Hi all can anyone advise me if Sting Ray is ban in Singapore? Thanks.

----------


## CHOO

yes , ray is banned in trading in singapore, only allow for import and export purpose.

----------


## benny

> Hi all can anyone advise me if Sting Ray is ban in Singapore? Thanks.


Are you going to put it in your 3 ft tank? Then better clear out your plants and fishes. They will be all gone!

Cheers,

----------


## stormchild

> yes , ray is banned in trading in singapore, only allow for import and export purpose.


That being said, they are still available for purchase. if you know where to find them.  :Grin:

----------


## Savant

Ray bans... local optical shop?

----------


## David Moses Heng

> That being said, they are still available for purchase. if you know where to find them.


 
I know where you can find them in huge quantities... Jurong Fish Port.  :Grin: 

But jokes aside, i think farmart has got one shop still selling them. Serangoon north also has. I was there last week and saw at leadt 4 in the LFS tank...

----------


## Savant

And then there are the private sellers...

----------


## d2sign

Are they banned? What is the fine like? Some forum trade them like no body business. Saw at some fish farm too.

----------


## EvolutionZ

now even in arofanatics, you need to register for a thread on sale of rays. and yes it is banned.

----------


## blue33

Hmm... I still see LFS selling.  :Smile:

----------


## EvolutionZ

well, then its illigal i guess..

----------


## Savant

They should license it instead of just banning it...

----------


## CHOO

> Hmm... I still see LFS selling.


I believe LFS just don't get caught, as they are not allow to sell, as hobbist just need to prove to AVA that they are able to keep rays at proper condition like space for giant ray to swim.

----------


## blue33

Last week went to QianHu, they are selling Stingray.  :Shocked:  Is it legal???...

----------


## d2sign

If they have license = legal, without license = illegal
Saw a lot at Seaview too  :Confused:

----------


## Savant

can anyone care to point me to the regulations/statute on the ban on freshwater stingrays?

----------


## Shaihulud

http://www.wildsingapore.com/news/20070506/070525-5.htm This here says that it is illegal, a search on AVA website shows that "venomous or noxious animals" are banned from sale, but then so are puffers, catfishes, loaches etc etc.

----------


## budak

Puffers aren't venomous. And the likelihood of someone getting hurt by a captive (or released) freshwater stingray is far higher than that of getting stung by a loach/catfish.

----------


## Shaihulud

Ok it is poisonous, a distinct difference, although one of those big Mbu puffer could give a really nasty bite.

----------


## Savant

Although freshwater rays have been available for sale here since the 1980s, they are, in fact, illegal. 

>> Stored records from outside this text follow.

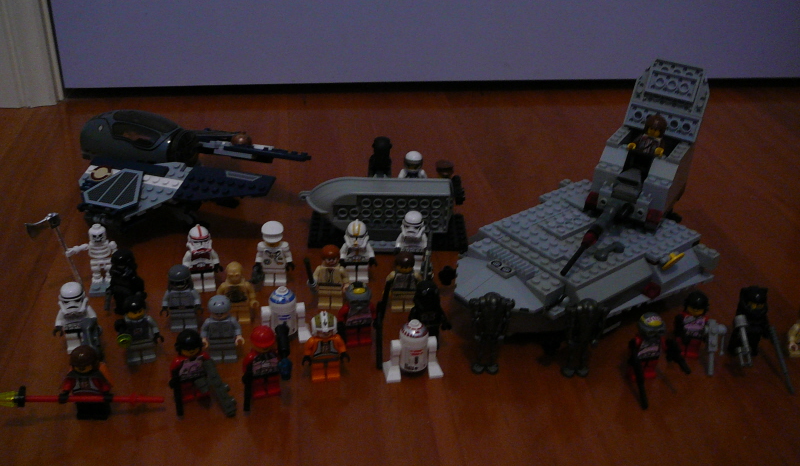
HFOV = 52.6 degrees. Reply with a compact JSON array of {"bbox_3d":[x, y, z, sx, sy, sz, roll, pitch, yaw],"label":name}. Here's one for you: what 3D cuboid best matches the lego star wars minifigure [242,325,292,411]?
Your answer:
[{"bbox_3d":[-0.071,0.070,0.425,0.027,0.042,0.025,-9,32,-19],"label":"lego star wars minifigure"}]

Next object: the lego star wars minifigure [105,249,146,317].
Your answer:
[{"bbox_3d":[-0.170,0.031,0.504,0.026,0.042,0.016,4,25,8],"label":"lego star wars minifigure"}]

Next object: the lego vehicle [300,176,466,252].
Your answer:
[{"bbox_3d":[-0.009,-0.021,0.579,0.119,0.046,0.050,1,30,-3],"label":"lego vehicle"}]

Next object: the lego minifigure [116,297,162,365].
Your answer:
[{"bbox_3d":[-0.143,0.054,0.444,0.025,0.042,0.019,-7,30,-16],"label":"lego minifigure"}]

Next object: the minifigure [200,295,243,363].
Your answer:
[{"bbox_3d":[-0.101,0.054,0.458,0.025,0.042,0.015,0,25,0],"label":"minifigure"}]

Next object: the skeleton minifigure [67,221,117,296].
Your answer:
[{"bbox_3d":[-0.190,0.017,0.498,0.032,0.044,0.015,-1,29,-5],"label":"skeleton minifigure"}]

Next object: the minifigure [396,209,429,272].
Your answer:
[{"bbox_3d":[0.009,0.007,0.557,0.025,0.043,0.016,4,25,8],"label":"minifigure"}]

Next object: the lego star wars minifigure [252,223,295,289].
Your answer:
[{"bbox_3d":[-0.081,0.014,0.510,0.028,0.043,0.017,-1,29,-5],"label":"lego star wars minifigure"}]

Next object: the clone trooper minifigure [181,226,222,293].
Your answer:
[{"bbox_3d":[-0.131,0.018,0.531,0.026,0.043,0.015,-5,25,-11],"label":"clone trooper minifigure"}]

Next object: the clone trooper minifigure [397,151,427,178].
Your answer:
[{"bbox_3d":[0.009,-0.043,0.624,0.025,0.042,0.015,1,29,-3],"label":"clone trooper minifigure"}]

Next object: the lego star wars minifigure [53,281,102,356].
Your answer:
[{"bbox_3d":[-0.184,0.049,0.464,0.028,0.043,0.017,-5,26,-12],"label":"lego star wars minifigure"}]

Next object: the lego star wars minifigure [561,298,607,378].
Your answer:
[{"bbox_3d":[0.100,0.058,0.446,0.025,0.047,0.015,3,25,5],"label":"lego star wars minifigure"}]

Its a newspaper report.... Note that reporters arent the most accurate source on any particular legal position...




> The Agri-Food & Veterinary Authority (AVA) bans fish which are venomous or have 'sharp appendages that can cause injury'. AVA spokesman Goh Shih Yong said pet shops are not allowed to sell stingrays as they may pose a danger to the public. 'Action will be taken if a pet shop is found displaying or selling stingrays,' he added.





> 




Below is a list of legislation related to the AVA. I do not think there is anything express or implied in there relating to the sale and keeping of rays...

http://www.ava.gov.sg/AVA/Templates/AVA-GenericContentTemplate.aspx?NRMODE=Published&NRORIGINALURL=%2fLegislation%2fListOfLegislation%2f&NRNODEGUID=%7b0CA18578-7610-4917-BB67-C7DF4B96504B%7d&NRCACHEHINT=Guest#fisheries

----------